Compulsory retirement is when an employer forces an employee into retirement by either;
- persuading an employee to retire; or
- treats an employee in such a way that they are ultimately forced to retire; or
- simply terminates their employment because of reaching an agreed or some other ‘retirement age’
Compulsory retirement is illegal in Australia. Therefore, an employer must not terminate the employment of an employee because they are ‘too old’ - nor can employers ask employees to sign an agreement that they will retire upon reaching a certain age.
Under the Fair Work Act 2009 [FWA], compulsory retirement would constitute unfair dismissal if the employee’s age was the only or a predominant reason for the employee being forced to retire. The FWA also prohibits an employer taking “adverse action” against an employee, which includes refusing to employ someone, injuring them in their employment or altering their position to their prejudice, on the basis of age. In other words, an employer in general, cannot force an employee to retire at a certain age.
It would also constitute unlawful discrimination under federal and state anti-discrimination laws – unless the employee can no longer perform the inherent requirements of the position.
And that was the question the Full Bench of the High Court of Australia was asked to determine in the matter between Qantas and one of its pilots, Captain Christie.
•••••
DIRECTIONS: Extend the passage on compulsory retirement in Australia by writing what follows its final sentence.

Collected data entries:
•••••
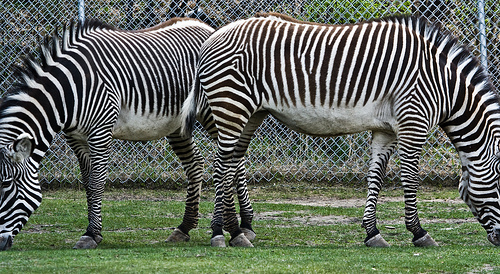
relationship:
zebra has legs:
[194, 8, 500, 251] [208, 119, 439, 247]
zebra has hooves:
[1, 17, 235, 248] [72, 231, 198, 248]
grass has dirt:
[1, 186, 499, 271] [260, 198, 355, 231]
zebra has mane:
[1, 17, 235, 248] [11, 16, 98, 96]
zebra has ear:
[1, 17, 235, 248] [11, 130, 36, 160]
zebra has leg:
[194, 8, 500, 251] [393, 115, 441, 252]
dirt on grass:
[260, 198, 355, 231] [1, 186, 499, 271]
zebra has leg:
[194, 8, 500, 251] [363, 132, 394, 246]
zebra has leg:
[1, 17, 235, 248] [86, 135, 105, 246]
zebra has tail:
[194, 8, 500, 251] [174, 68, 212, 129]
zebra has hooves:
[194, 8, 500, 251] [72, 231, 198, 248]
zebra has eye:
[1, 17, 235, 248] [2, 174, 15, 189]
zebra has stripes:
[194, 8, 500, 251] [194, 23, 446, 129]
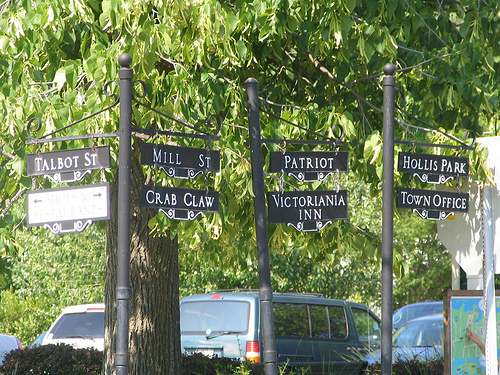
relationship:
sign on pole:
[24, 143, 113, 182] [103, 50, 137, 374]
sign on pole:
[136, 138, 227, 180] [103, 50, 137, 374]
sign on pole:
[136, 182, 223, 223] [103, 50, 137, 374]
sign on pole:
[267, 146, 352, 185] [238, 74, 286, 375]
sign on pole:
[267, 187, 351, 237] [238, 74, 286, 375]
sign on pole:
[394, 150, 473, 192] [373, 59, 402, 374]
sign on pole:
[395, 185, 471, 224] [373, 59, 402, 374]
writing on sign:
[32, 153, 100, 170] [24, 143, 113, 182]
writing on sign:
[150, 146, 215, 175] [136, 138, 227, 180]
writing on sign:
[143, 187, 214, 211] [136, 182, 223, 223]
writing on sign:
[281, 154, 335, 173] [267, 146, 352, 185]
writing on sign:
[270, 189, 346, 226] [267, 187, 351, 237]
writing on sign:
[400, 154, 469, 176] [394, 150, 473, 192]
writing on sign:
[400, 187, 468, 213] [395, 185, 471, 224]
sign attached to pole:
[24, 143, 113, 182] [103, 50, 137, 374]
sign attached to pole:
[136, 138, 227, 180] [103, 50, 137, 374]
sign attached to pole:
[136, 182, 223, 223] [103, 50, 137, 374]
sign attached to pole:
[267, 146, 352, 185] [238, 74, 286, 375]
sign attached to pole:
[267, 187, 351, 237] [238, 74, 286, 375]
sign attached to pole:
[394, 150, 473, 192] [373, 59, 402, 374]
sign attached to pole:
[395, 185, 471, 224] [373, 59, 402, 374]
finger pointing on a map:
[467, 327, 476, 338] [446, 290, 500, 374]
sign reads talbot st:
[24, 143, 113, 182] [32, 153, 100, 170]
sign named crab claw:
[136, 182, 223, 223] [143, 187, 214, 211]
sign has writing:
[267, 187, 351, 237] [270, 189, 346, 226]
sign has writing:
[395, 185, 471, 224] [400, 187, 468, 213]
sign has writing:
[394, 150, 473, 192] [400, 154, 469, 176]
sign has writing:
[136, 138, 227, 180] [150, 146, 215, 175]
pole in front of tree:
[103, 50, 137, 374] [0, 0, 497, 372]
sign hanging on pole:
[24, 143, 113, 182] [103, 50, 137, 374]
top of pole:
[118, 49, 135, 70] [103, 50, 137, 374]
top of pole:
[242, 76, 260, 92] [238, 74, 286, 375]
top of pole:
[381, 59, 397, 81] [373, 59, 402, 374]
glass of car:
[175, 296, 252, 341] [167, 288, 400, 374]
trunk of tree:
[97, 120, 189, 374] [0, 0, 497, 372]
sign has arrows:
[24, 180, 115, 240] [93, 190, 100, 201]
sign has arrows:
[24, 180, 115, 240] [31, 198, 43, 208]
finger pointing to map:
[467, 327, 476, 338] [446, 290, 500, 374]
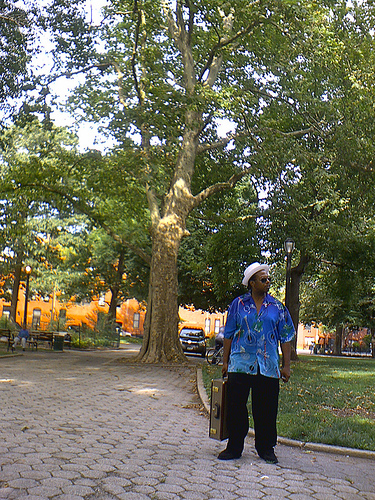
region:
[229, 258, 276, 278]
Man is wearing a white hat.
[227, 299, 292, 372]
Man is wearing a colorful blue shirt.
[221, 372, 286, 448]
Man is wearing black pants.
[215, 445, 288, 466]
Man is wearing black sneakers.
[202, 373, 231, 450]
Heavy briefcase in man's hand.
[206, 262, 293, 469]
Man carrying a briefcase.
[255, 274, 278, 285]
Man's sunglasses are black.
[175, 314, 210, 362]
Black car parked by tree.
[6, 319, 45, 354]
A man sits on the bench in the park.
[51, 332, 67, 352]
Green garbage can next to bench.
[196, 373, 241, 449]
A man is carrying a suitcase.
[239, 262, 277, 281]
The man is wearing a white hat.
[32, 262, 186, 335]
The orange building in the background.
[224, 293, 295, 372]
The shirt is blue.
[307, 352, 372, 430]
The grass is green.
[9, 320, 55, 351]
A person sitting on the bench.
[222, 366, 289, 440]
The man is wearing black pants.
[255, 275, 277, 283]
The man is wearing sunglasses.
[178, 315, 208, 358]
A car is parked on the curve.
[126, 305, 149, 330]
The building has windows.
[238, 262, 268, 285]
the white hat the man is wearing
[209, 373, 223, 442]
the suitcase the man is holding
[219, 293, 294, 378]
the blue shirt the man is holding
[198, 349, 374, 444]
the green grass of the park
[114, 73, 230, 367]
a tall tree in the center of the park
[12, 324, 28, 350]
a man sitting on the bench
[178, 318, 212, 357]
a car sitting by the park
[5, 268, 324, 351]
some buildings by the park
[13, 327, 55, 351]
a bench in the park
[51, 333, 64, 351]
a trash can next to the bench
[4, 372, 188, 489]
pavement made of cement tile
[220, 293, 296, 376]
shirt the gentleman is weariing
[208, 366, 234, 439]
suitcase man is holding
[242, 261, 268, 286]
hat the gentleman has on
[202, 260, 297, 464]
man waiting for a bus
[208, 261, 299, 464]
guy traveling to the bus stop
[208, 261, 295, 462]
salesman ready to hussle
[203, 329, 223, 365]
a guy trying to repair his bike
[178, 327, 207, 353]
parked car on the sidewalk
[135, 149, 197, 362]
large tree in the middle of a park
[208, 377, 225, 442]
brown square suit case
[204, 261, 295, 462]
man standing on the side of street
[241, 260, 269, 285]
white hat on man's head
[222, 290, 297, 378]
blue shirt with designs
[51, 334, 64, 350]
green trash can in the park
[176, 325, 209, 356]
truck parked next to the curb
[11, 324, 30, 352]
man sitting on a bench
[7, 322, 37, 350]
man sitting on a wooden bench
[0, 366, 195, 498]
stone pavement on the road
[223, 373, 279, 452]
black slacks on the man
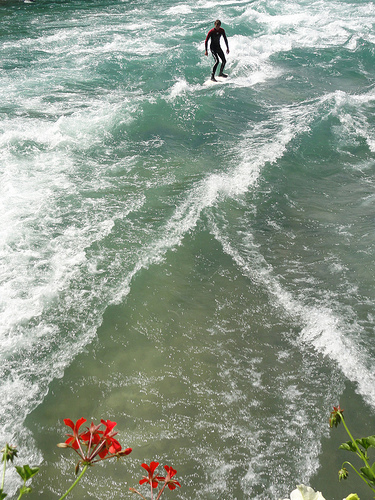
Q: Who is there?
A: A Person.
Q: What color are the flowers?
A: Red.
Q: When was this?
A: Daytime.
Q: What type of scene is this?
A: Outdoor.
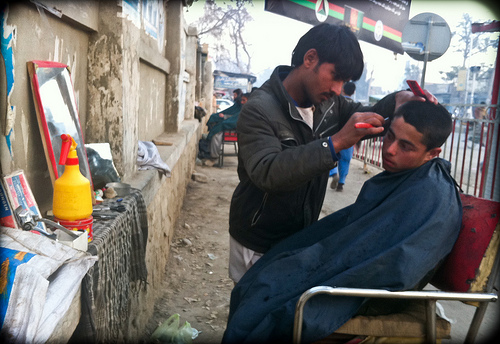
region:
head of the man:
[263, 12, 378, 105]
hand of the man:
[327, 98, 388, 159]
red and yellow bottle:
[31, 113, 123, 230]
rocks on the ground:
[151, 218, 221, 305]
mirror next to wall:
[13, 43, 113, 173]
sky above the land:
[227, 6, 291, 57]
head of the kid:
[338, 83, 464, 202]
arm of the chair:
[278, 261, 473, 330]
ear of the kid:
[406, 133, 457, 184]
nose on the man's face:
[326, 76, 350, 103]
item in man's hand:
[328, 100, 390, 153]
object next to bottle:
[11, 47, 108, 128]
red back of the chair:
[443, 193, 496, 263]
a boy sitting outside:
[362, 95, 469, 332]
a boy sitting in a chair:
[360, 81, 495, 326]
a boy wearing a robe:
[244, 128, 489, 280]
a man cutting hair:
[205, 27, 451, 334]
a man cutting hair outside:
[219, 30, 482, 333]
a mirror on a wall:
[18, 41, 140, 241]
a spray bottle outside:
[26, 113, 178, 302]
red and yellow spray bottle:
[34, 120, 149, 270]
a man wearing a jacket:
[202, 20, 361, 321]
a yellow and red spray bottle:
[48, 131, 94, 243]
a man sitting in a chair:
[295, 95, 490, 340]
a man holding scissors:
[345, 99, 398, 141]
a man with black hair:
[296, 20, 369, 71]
•••••
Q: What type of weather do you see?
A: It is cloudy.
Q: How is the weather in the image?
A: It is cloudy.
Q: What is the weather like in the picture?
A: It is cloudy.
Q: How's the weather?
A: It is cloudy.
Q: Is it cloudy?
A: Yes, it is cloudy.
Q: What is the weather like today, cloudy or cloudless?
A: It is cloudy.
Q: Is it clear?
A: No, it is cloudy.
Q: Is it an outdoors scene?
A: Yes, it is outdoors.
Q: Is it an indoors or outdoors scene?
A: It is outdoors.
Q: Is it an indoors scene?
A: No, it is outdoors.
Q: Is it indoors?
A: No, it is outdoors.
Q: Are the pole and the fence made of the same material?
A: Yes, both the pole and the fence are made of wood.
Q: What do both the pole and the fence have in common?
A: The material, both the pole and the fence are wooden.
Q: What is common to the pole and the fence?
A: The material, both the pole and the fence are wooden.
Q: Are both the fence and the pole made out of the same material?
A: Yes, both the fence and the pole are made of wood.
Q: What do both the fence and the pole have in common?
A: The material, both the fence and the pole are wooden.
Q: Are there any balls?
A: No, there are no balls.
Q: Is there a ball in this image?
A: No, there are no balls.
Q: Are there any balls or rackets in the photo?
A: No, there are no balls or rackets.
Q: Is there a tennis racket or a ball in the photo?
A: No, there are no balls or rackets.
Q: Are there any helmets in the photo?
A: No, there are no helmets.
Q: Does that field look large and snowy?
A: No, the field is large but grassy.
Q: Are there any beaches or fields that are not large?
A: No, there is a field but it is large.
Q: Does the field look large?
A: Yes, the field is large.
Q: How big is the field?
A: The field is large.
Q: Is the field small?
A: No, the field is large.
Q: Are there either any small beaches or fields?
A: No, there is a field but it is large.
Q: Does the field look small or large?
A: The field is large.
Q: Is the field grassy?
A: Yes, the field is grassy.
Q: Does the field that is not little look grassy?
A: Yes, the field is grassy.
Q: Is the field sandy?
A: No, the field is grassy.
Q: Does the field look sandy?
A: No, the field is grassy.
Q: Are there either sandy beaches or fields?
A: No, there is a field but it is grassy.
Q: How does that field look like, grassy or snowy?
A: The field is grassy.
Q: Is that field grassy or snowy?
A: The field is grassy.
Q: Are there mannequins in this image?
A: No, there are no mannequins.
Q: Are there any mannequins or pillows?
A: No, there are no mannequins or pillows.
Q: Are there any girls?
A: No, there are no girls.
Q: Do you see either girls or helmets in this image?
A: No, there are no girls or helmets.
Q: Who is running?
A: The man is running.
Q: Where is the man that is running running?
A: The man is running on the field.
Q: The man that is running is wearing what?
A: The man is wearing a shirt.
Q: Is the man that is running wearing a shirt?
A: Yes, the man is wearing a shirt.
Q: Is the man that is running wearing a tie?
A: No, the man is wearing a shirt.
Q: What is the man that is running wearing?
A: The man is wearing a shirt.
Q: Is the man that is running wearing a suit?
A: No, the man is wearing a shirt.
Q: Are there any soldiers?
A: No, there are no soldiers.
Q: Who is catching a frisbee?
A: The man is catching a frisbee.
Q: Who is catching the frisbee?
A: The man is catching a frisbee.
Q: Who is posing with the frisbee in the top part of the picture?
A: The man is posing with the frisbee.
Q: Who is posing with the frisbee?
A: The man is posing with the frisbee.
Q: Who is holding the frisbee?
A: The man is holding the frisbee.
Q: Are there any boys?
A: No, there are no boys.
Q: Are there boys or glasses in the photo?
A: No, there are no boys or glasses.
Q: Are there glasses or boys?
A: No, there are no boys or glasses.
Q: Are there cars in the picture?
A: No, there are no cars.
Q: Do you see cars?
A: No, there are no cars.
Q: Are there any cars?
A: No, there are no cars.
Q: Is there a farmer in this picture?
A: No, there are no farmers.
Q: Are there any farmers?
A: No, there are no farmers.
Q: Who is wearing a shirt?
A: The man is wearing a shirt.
•••••
OUTPUT:
Qantas Airways Ltd v Christie  HCA 18
In the Christie case the High Court was tasked to consider the legal implications when, due to safety and security considerations, age-discrimination and employment law clash.
The International Civil Aviation Organisation [ICAO] is a specialised agency of the United Nations. ICAO works with its 193 member countries to reach consensus on international civil aviation Standards and Recommended Practices and Policies in support of a safe, efficient and secure civil aviation sector. These standards and policies are used by the member countries to ensure that their local civil aviation operations and regulations conform to global norms. Currently, ICAO’s limitations of privileges of pilots of an aircraft engaged in international commercial air transport operations is age 65 – this is known as the Rule of 65. In Captain Christie’s time, the restriction was 60 years of age.
Captain Christie was appointed by Qantas as a pilot by a letter of appointment dated 30 April 1986. The letter provided for termination by notice, but made no reference to retirement, although it was then the practice for pilots to retire no later than their 55th birthday. The letter, importantly, stated that Captain Christie was employed ‘for duty as required by the Company in any part of the world’.
In an agreement in 1991 between Qantas and the pilots it was agreed that ‘a pilot may elect to extend his employment beyond the normal retirement date on a year by year basis up to but not beyond the date of his 60th birthday.’
Immediately prior to his 60th birthday, Captain Christie wrote a letter to Qantas expressing his desire to extend his employment beyond his 60th birthday and indicating a willingness to ‘bid around the overseas restrictions’. The ‘bidding system’ is in integral part of the Qantas administrative machinery by which it organises pilot rosters. Captain Christie’s argument was that because he was very senior in the company, he was able to ‘use the mechanisms in the bidding system’ to avoid the Rule of 60 in overseas jurisdictions.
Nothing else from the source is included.